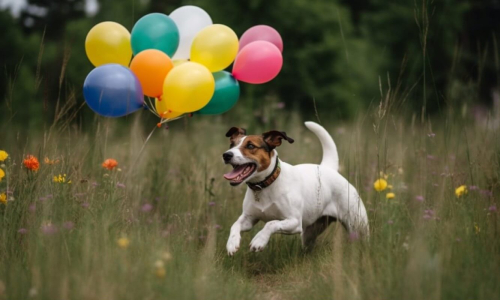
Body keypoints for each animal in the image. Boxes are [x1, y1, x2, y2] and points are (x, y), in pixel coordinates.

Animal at [223, 120, 368, 254]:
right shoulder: (248, 219)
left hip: (357, 224)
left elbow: (271, 223)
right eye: (231, 144)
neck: (265, 185)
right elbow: (235, 225)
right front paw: (232, 242)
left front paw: (259, 240)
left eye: (250, 145)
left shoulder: (294, 222)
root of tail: (328, 168)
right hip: (310, 232)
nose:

GOAL OF THE EXERCISE> Nothing but the lines from the one containing "left front paw: (259, 240)" to the end of the material should be printed, each exactly as written.

ANSWER TO THE EXERCISE>
left front paw: (259, 240)
left eye: (250, 145)
left shoulder: (294, 222)
root of tail: (328, 168)
right hip: (310, 232)
nose:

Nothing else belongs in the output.